[SOURCE EXTRACT]
========================================================================

BlackMetal213, March 25th, 2016

Nightwish is one of the few bands with a female vocalist I enjoy. I first heard their album "Once" back in 2009 and although I don't listen to this band too often, I do occasionally throw them on for some nostalgia and remembrance of a simpler time when I was young and didn't have to care about shit, as cliche and stupid as that may sound. "Angels Fall First" was not an album I listened to right off the bat. Instead, it was more like "Once", then I checked out "Century Child" and their first album with Anette Olzon, "Dark Passion Play". In fact, it wasn't until around 2011 when I finally listened to this album. Being their first album, it's not exactly uncommon for the first album to be a bit lackluster. So this really was not much of a surprise. This ain't a bad album, it's just a product of inexperience and suffers from the debut album factor with a bit of an identity crisis.

Tarja Turunen is a HELL of a vocalist. She must be my favorite frontwoman in the entire metal genre. Her voice is angelic and beautiful, as she is a trained classical opera singer. Her range is extremely impressive and she has been the highlight of all the Nightwish albums she performed on. Here, her voice is still great and recognizable but seems a bit flat most of the time. This is probably an issue with the production. The production is not necessarily raw but for Nightwish, it's fairly weak and thin. Nightwish is a band that requires a strong, polished production to enhance their majestic symphonic metal sound. Her performance as a vocalist is indeed the best part of the album but even this aspect proves to suffer a bit. If the production was more crisp this album would be ten times better. And the singing is a major example of this.

========================================================================

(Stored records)

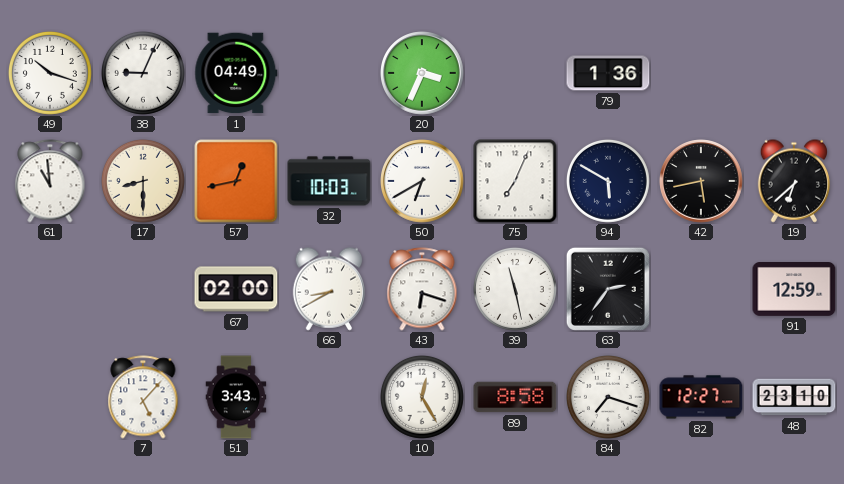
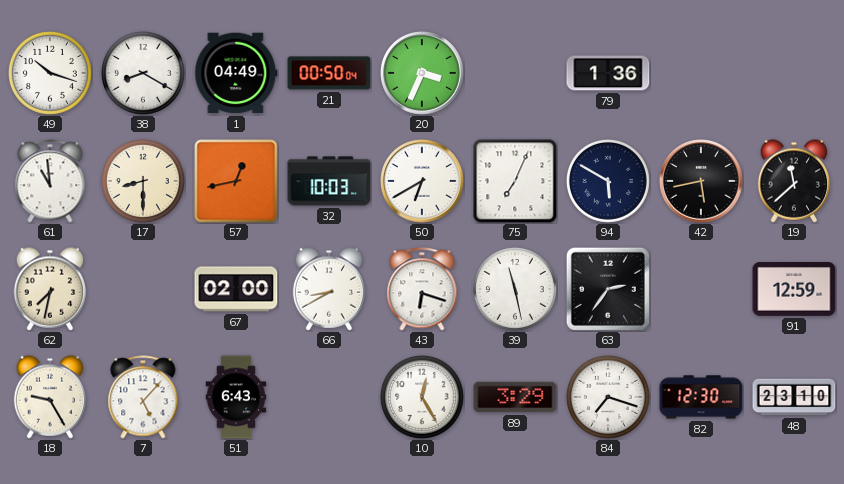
38: 9:04 -> 8:20
21: none -> 00:50
19: 6:38 -> 11:38
62: none -> 7:32
18: none -> 9:25
51: 3:43 -> 6:43
89: 8:58 -> 3:29
82: 12:27 -> 12:30
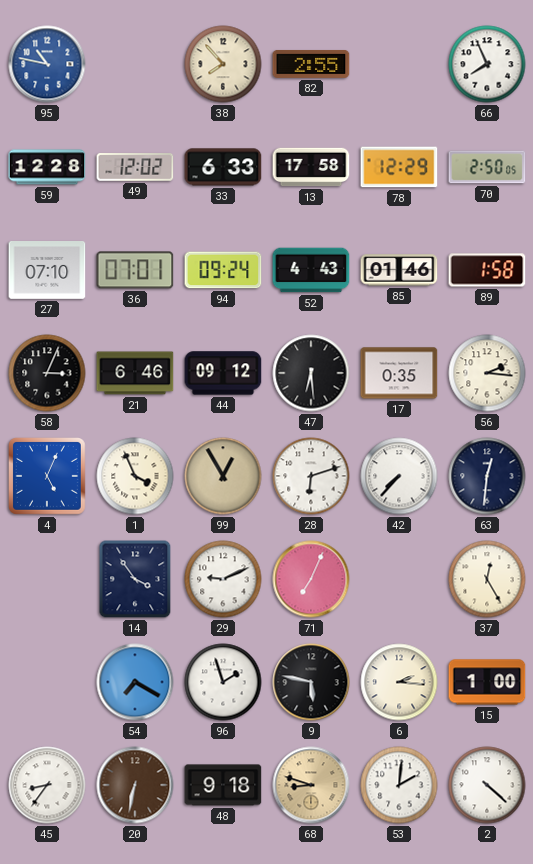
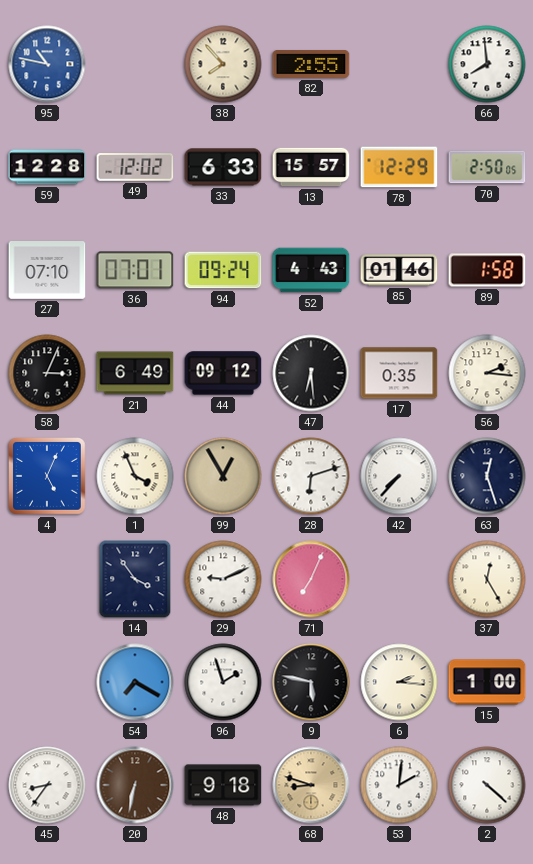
66: 7:56 -> 7:59
13: 17:58 -> 15:57
21: 6:46 -> 6:49
63: 12:31 -> 12:27
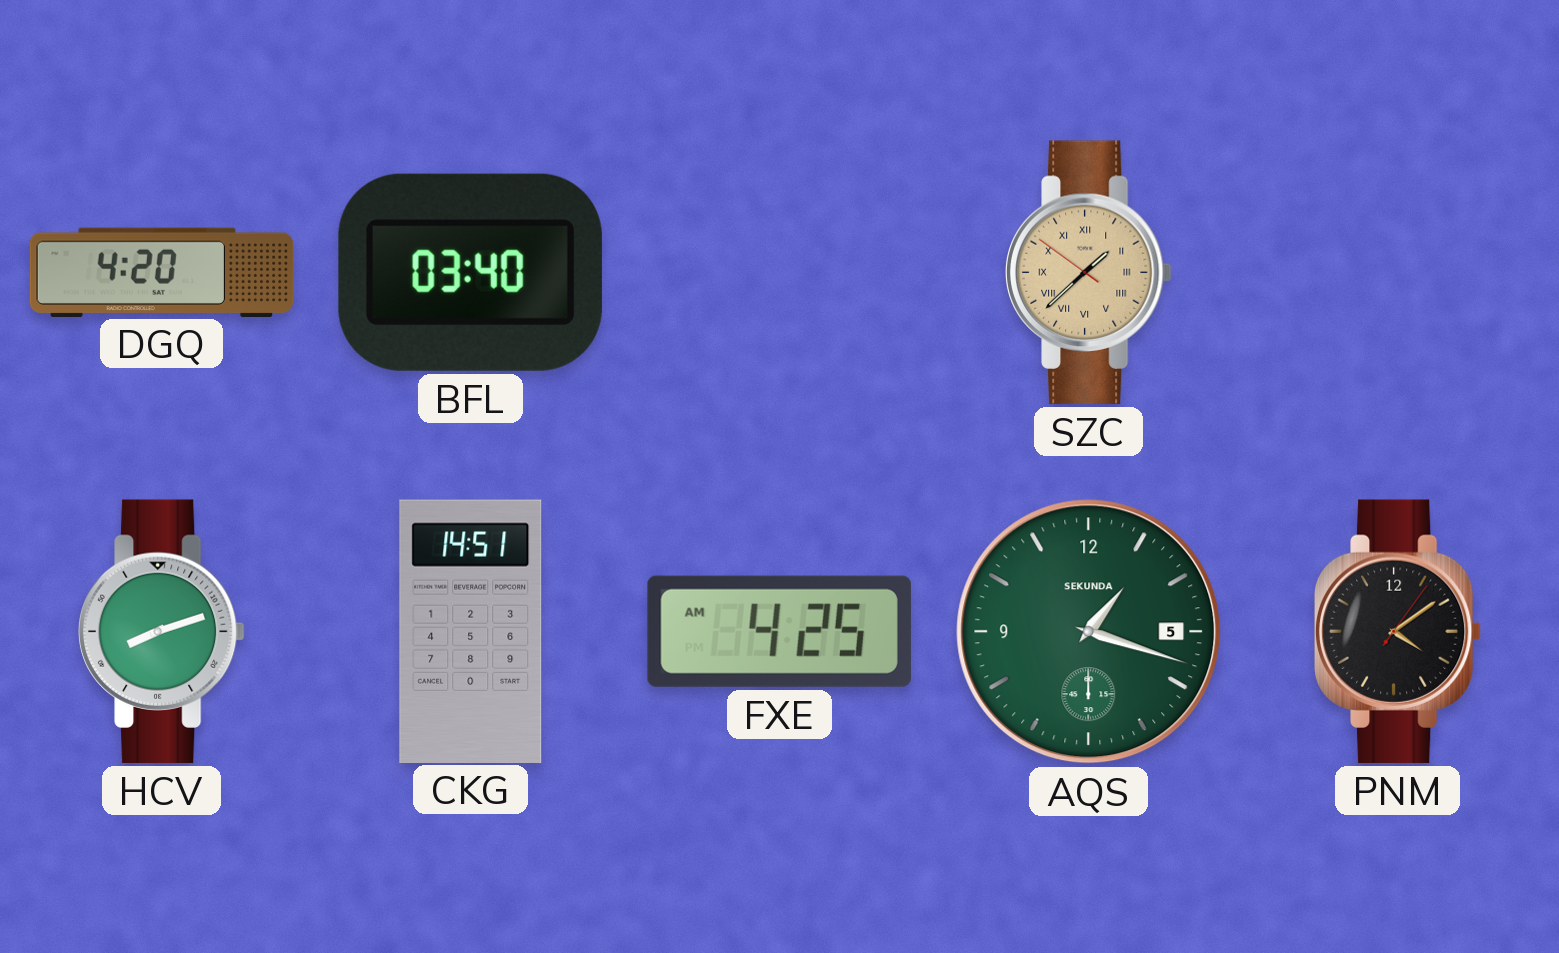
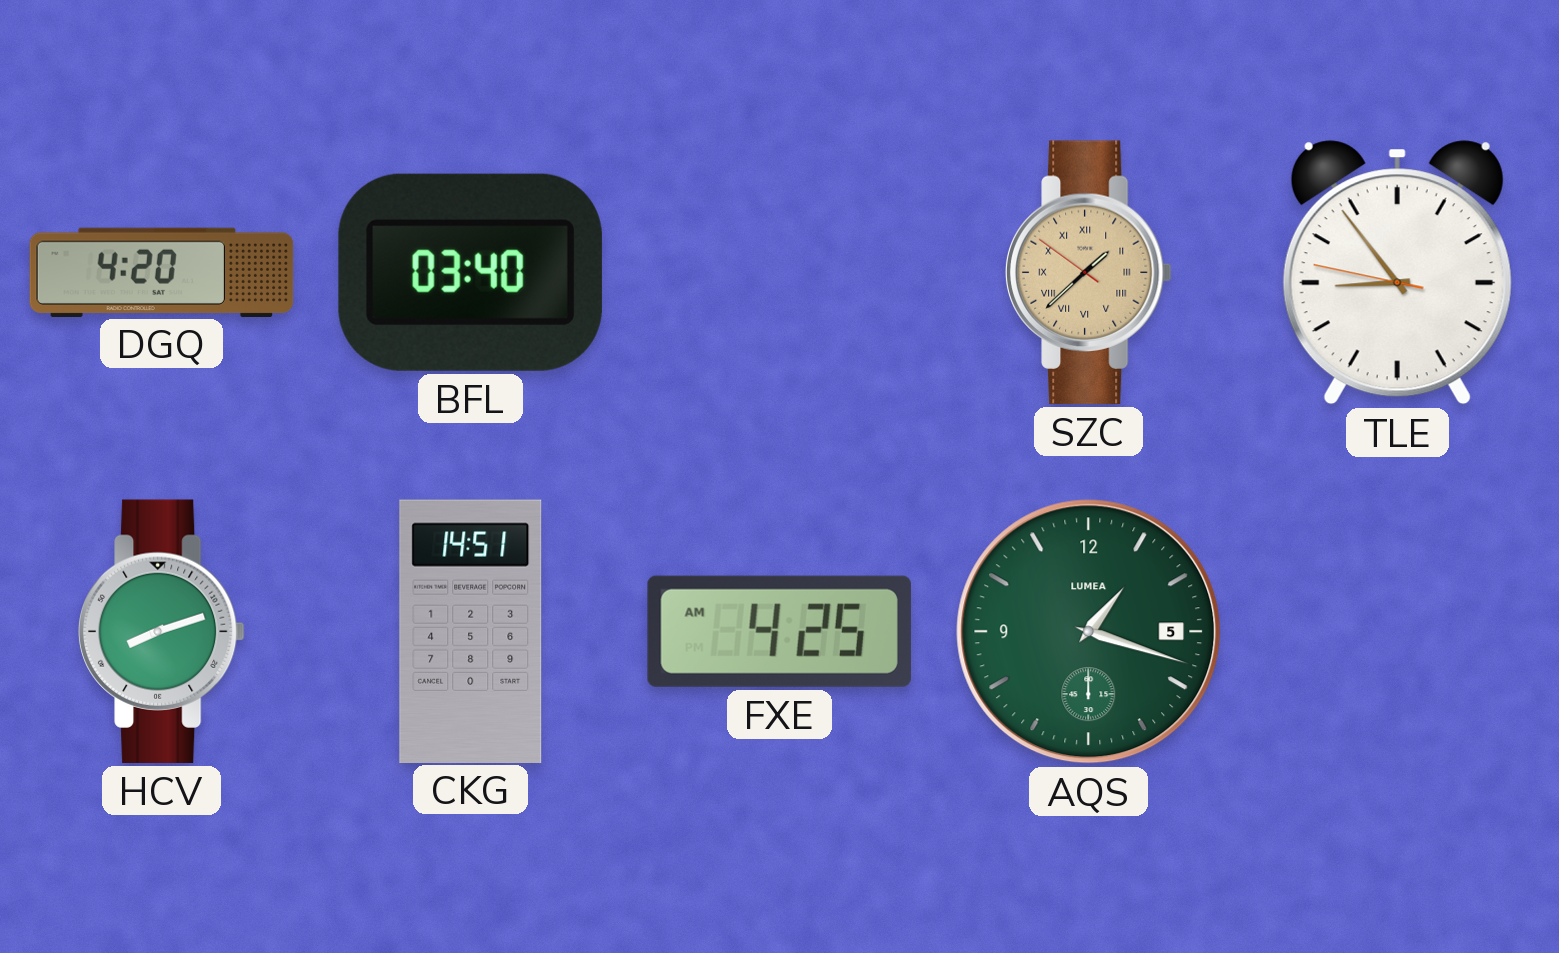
TLE: none -> 8:53
AQS brand: SEKUNDA -> LUMEA
PNM: 4:09 -> none
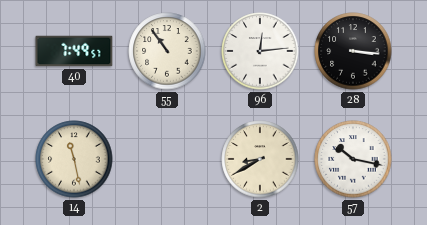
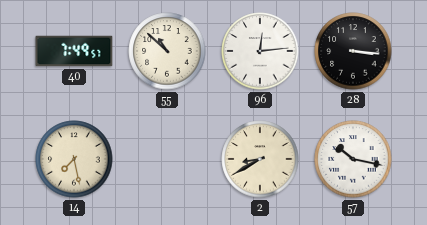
55: 10:54 -> 10:52
14: 11:28 -> 7:28
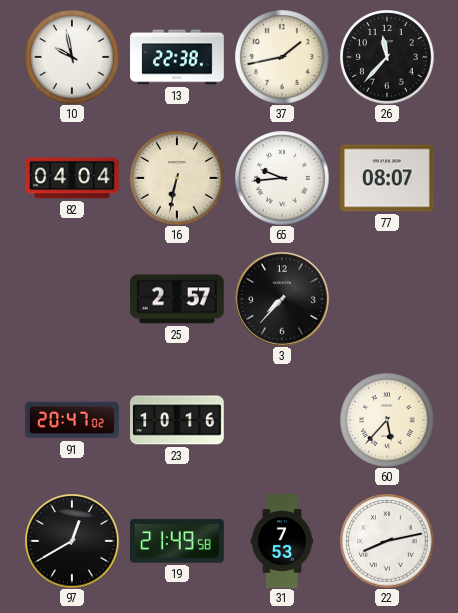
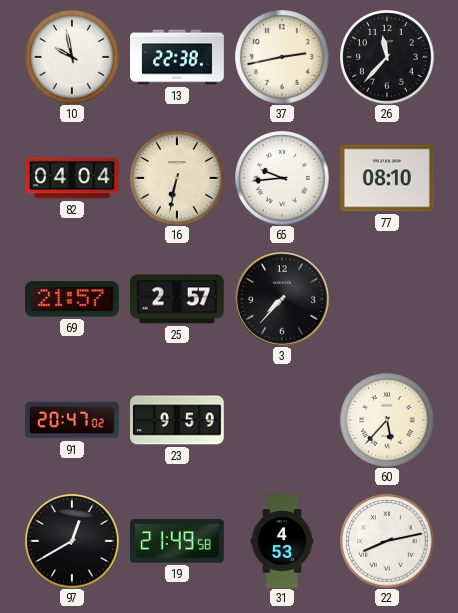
37: 1:43 -> 2:43
77: 08:07 -> 08:10
69: none -> 21:57
23: 10:16 -> 9:59
31: 7:53 -> 4:53
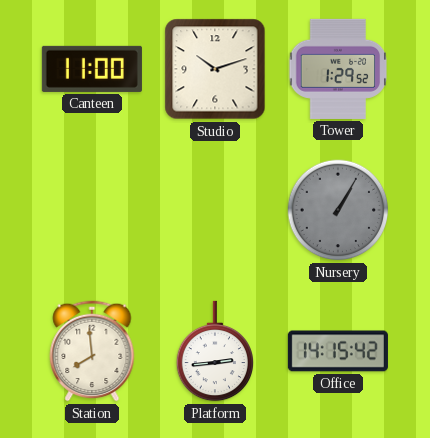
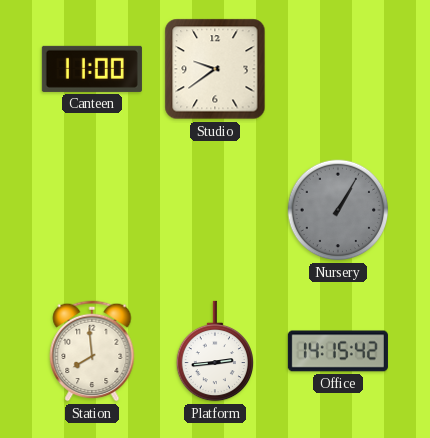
Studio: 10:12 -> 9:39
Tower: 1:29 -> none
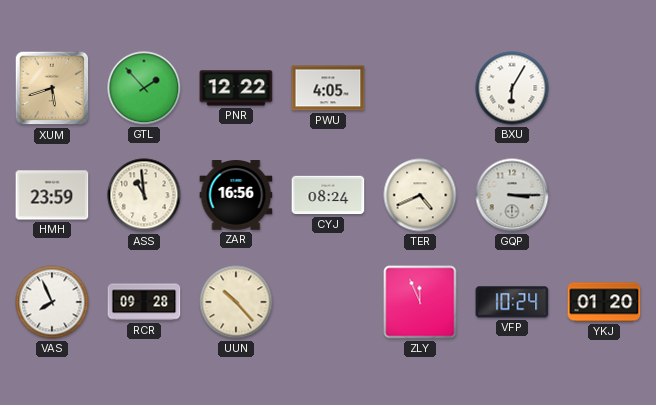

========================================================================

[JOB A] Quote the Nightwish review between "Tarja Turunen is" and "example of this.", inclusive.
[JOB B] According to the Nightwish review, what kind of training does Tarja Turunen have as a singer?

[FINAL ANSWER A]
Tarja Turunen is a HELL of a vocalist. She must be my favorite frontwoman in the entire metal genre. Her voice is angelic and beautiful, as she is a trained classical opera singer. Her range is extremely impressive and she has been the highlight of all the Nightwish albums she performed on. Here, her voice is still great and recognizable but seems a bit flat most of the time. This is probably an issue with the production. The production is not necessarily raw but for Nightwish, it's fairly weak and thin. Nightwish is a band that requires a strong, polished production to enhance their majestic symphonic metal sound. Her performance as a vocalist is indeed the best part of the album but even this aspect proves to suffer a bit. If the production was more crisp this album would be ten times better. And the singing is a major example of this.

[FINAL ANSWER B] She is a trained classical opera singer.